(INPUT DATA)
* * *
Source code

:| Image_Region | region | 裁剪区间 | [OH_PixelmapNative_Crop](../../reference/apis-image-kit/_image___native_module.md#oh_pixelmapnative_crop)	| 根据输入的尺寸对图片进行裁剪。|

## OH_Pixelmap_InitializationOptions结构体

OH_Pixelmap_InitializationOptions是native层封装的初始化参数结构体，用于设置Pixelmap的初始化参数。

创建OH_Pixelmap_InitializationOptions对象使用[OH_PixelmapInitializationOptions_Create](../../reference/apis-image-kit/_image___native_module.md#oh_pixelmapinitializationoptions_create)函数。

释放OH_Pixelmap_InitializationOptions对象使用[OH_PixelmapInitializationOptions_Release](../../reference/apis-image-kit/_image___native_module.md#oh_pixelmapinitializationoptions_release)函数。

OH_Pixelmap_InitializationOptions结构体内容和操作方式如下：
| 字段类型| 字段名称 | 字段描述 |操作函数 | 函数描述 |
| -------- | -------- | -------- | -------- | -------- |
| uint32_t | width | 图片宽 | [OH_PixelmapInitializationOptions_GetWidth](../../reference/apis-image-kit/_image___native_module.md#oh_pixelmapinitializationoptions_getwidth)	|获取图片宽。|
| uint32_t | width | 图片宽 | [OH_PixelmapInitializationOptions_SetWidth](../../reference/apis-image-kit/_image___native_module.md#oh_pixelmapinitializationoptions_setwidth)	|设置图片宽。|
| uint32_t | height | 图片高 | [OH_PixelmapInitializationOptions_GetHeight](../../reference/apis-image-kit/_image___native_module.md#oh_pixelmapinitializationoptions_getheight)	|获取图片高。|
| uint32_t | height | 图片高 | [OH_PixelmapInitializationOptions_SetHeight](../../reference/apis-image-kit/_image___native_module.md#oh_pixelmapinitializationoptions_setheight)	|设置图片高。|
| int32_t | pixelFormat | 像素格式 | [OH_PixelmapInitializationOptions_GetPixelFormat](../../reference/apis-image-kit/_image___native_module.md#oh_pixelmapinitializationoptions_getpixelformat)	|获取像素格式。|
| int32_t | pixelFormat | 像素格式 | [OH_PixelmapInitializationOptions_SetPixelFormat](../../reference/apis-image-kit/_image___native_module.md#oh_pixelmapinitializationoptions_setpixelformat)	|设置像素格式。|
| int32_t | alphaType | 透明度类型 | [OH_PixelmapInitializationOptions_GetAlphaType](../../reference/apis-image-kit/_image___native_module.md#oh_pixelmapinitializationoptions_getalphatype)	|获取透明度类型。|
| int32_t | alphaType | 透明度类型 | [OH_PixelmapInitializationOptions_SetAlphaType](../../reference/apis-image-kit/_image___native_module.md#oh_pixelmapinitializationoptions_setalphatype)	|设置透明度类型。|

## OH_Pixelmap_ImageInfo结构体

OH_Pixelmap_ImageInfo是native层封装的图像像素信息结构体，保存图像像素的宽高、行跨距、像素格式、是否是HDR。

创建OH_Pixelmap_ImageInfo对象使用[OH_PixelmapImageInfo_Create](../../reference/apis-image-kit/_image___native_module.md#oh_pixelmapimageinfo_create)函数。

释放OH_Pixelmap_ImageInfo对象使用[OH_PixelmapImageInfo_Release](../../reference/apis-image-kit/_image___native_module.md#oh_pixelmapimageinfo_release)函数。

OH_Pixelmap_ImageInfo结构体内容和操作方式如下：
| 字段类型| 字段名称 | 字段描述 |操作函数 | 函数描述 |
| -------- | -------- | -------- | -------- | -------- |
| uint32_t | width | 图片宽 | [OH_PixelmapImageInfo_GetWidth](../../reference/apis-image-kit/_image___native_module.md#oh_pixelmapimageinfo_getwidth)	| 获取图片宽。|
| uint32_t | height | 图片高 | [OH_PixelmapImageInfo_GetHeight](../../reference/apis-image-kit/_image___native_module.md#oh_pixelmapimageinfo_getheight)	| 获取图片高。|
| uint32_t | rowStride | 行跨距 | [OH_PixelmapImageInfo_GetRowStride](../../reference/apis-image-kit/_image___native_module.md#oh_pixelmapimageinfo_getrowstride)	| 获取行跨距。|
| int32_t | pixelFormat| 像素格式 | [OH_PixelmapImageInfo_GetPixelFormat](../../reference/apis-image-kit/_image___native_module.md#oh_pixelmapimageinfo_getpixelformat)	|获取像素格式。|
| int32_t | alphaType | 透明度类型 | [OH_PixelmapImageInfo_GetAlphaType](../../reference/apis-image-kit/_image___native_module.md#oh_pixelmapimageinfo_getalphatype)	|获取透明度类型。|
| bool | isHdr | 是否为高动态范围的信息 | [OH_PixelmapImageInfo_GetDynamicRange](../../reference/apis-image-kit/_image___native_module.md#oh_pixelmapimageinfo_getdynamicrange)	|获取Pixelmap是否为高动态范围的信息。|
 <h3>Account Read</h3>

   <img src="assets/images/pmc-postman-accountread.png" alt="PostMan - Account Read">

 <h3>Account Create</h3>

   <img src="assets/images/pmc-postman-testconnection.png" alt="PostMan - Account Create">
* * *
(WHAT THE EXERCISE ASKS) Rename "isHdr" to "isHighDynamicRange" throughout the listing, and reproduce the listing with everything else left as it is.

(WORKED SOLUTION)
Source code

:| Image_Region | region | 裁剪区间 | [OH_PixelmapNative_Crop](../../reference/apis-image-kit/_image___native_module.md#oh_pixelmapnative_crop)	| 根据输入的尺寸对图片进行裁剪。|

## OH_Pixelmap_InitializationOptions结构体

OH_Pixelmap_InitializationOptions是native层封装的初始化参数结构体，用于设置Pixelmap的初始化参数。

创建OH_Pixelmap_InitializationOptions对象使用[OH_PixelmapInitializationOptions_Create](../../reference/apis-image-kit/_image___native_module.md#oh_pixelmapinitializationoptions_create)函数。

释放OH_Pixelmap_InitializationOptions对象使用[OH_PixelmapInitializationOptions_Release](../../reference/apis-image-kit/_image___native_module.md#oh_pixelmapinitializationoptions_release)函数。

OH_Pixelmap_InitializationOptions结构体内容和操作方式如下：
| 字段类型| 字段名称 | 字段描述 |操作函数 | 函数描述 |
| -------- | -------- | -------- | -------- | -------- |
| uint32_t | width | 图片宽 | [OH_PixelmapInitializationOptions_GetWidth](../../reference/apis-image-kit/_image___native_module.md#oh_pixelmapinitializationoptions_getwidth)	|获取图片宽。|
| uint32_t | width | 图片宽 | [OH_PixelmapInitializationOptions_SetWidth](../../reference/apis-image-kit/_image___native_module.md#oh_pixelmapinitializationoptions_setwidth)	|设置图片宽。|
| uint32_t | height | 图片高 | [OH_PixelmapInitializationOptions_GetHeight](../../reference/apis-image-kit/_image___native_module.md#oh_pixelmapinitializationoptions_getheight)	|获取图片高。|
| uint32_t | height | 图片高 | [OH_PixelmapInitializationOptions_SetHeight](../../reference/apis-image-kit/_image___native_module.md#oh_pixelmapinitializationoptions_setheight)	|设置图片高。|
| int32_t | pixelFormat | 像素格式 | [OH_PixelmapInitializationOptions_GetPixelFormat](../../reference/apis-image-kit/_image___native_module.md#oh_pixelmapinitializationoptions_getpixelformat)	|获取像素格式。|
| int32_t | pixelFormat | 像素格式 | [OH_PixelmapInitializationOptions_SetPixelFormat](../../reference/apis-image-kit/_image___native_module.md#oh_pixelmapinitializationoptions_setpixelformat)	|设置像素格式。|
| int32_t | alphaType | 透明度类型 | [OH_PixelmapInitializationOptions_GetAlphaType](../../reference/apis-image-kit/_image___native_module.md#oh_pixelmapinitializationoptions_getalphatype)	|获取透明度类型。|
| int32_t | alphaType | 透明度类型 | [OH_PixelmapInitializationOptions_SetAlphaType](../../reference/apis-image-kit/_image___native_module.md#oh_pixelmapinitializationoptions_setalphatype)	|设置透明度类型。|

## OH_Pixelmap_ImageInfo结构体

OH_Pixelmap_ImageInfo是native层封装的图像像素信息结构体，保存图像像素的宽高、行跨距、像素格式、是否是HDR。

创建OH_Pixelmap_ImageInfo对象使用[OH_PixelmapImageInfo_Create](../../reference/apis-image-kit/_image___native_module.md#oh_pixelmapimageinfo_create)函数。

释放OH_Pixelmap_ImageInfo对象使用[OH_PixelmapImageInfo_Release](../../reference/apis-image-kit/_image___native_module.md#oh_pixelmapimageinfo_release)函数。

OH_Pixelmap_ImageInfo结构体内容和操作方式如下：
| 字段类型| 字段名称 | 字段描述 |操作函数 | 函数描述 |
| -------- | -------- | -------- | -------- | -------- |
| uint32_t | width | 图片宽 | [OH_PixelmapImageInfo_GetWidth](../../reference/apis-image-kit/_image___native_module.md#oh_pixelmapimageinfo_getwidth)	| 获取图片宽。|
| uint32_t | height | 图片高 | [OH_PixelmapImageInfo_GetHeight](../../reference/apis-image-kit/_image___native_module.md#oh_pixelmapimageinfo_getheight)	| 获取图片高。|
| uint32_t | rowStride | 行跨距 | [OH_PixelmapImageInfo_GetRowStride](../../reference/apis-image-kit/_image___native_module.md#oh_pixelmapimageinfo_getrowstride)	| 获取行跨距。|
| int32_t | pixelFormat| 像素格式 | [OH_PixelmapImageInfo_GetPixelFormat](../../reference/apis-image-kit/_image___native_module.md#oh_pixelmapimageinfo_getpixelformat)	|获取像素格式。|
| int32_t | alphaType | 透明度类型 | [OH_PixelmapImageInfo_GetAlphaType](../../reference/apis-image-kit/_image___native_module.md#oh_pixelmapimageinfo_getalphatype)	|获取透明度类型。|
| bool | isHighDynamicRange | 是否为高动态范围的信息 | [OH_PixelmapImageInfo_GetDynamicRange](../../reference/apis-image-kit/_image___native_module.md#oh_pixelmapimageinfo_getdynamicrange)	|获取Pixelmap是否为高动态范围的信息。|
 <h3>Account Read</h3>

   <img src="assets/images/pmc-postman-accountread.png" alt="PostMan - Account Read">

 <h3>Account Create</h3>

   <img src="assets/images/pmc-postman-testconnection.png" alt="PostMan - Account Create">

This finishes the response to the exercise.